Es war der Mann mit dem dichten, schwarzen Schnurrbart, der das sagte. Johnny fiel sein sonnenverbranntes, etwas hohlwangiges Gesicht auf. Und der lauernde Ausdruck in seinen Augen. Er hieß Abner Kearny und stammte aus Denton, Texas. Aber das sollte Johnny erst Wochen später erfahren.

"Red Randy lebt?!" Der Texaner neben Johnny runzelte die Stirn. "Ich schwör dir, sie haben ihn an die Wand gestellt."

"Schon möglich", knurrte der Schnauzbart. "Aber sie haben ihn nicht abgeknallt."

"Woher weißt du das, Texaner?", erkundigte sich Johnny.

"Ich weiß es." Der Mann leerte sein Glas, knallte es auf den Tresen und stieß es ab. Es scheuerte über das Holz Richtung Wirt. "Bring uns eine ganze Flasche von dem Gesöff." Dann wandte er sich wieder der Frau neben sich zu. Nach seinem Geschmack hatte er genug geredet, wie es schien.

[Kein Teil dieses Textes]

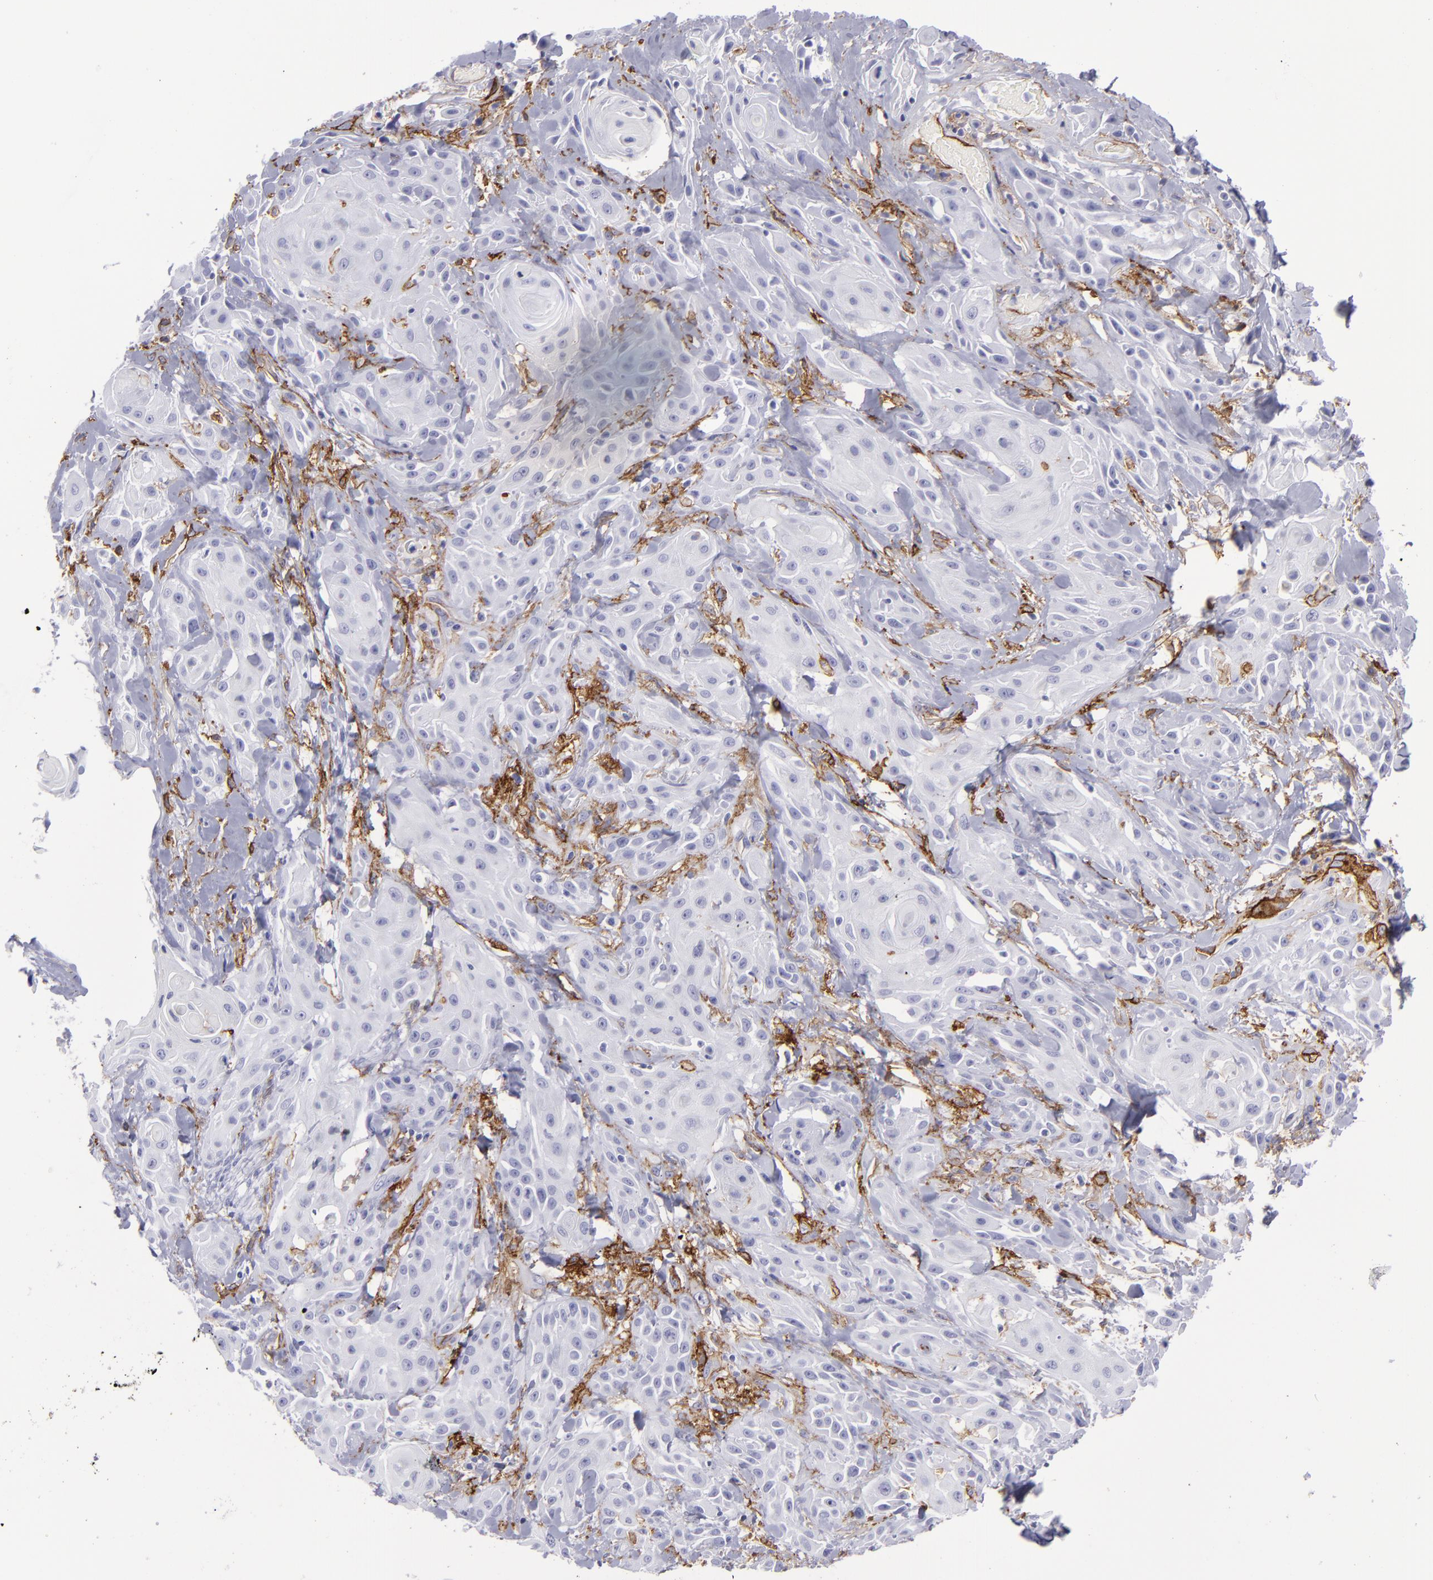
{"staining": {"intensity": "negative", "quantity": "none", "location": "none"}, "tissue": "skin cancer", "cell_type": "Tumor cells", "image_type": "cancer", "snomed": [{"axis": "morphology", "description": "Squamous cell carcinoma, NOS"}, {"axis": "topography", "description": "Skin"}, {"axis": "topography", "description": "Anal"}], "caption": "Skin squamous cell carcinoma stained for a protein using immunohistochemistry reveals no expression tumor cells.", "gene": "ACE", "patient": {"sex": "male", "age": 64}}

Der Wirt angelte eine Whiskyflasche aus dem Barschrank und stellte sie vor den Schnauzbart. Danach kam er zurück zu Johnny, stützte sich auf die Theke und beugte sich zu ihm. "Was willst du von den O'Rourkes?" Er zog ein misstrauisches Gesicht.

"Ich hab eine Nachricht für sie." Jetzt beäugte das Vollmondgesicht den fremden Gast mit unverhohlener Neugierde. "Eine persönliche Nachricht", sagte Johnny. Dabei beließ er es.

Er versenkte drei Löffel Zucker in seinem Kaffee. Nachdenklich rührte er ihn um und rauchte dabei. Die Neuigkeiten, die er eben gehört hatte, gefielen ihm nicht.

Es war ein weiter Weg gewesen von der Westküste Kanadas bis nach Kansas. Und nun sah es ganz danach aus, als wäre er vergeblich in den Sattel gestiegen.

Johnny hielt sich seit Kriegsende in Kanada auf. Aus gutem Grund. Er hatte zu General Lees Truppen gehört, die 1864 von den Yankees in Petersburg eingekesselt waren. Ein Stoßtrupp unter seinem Kommando hatte eines Morgens einen Ausfall aus der belagerten Stadt gewagt und über sechzig Yankees getötet. Darunter einen Brigadegeneral.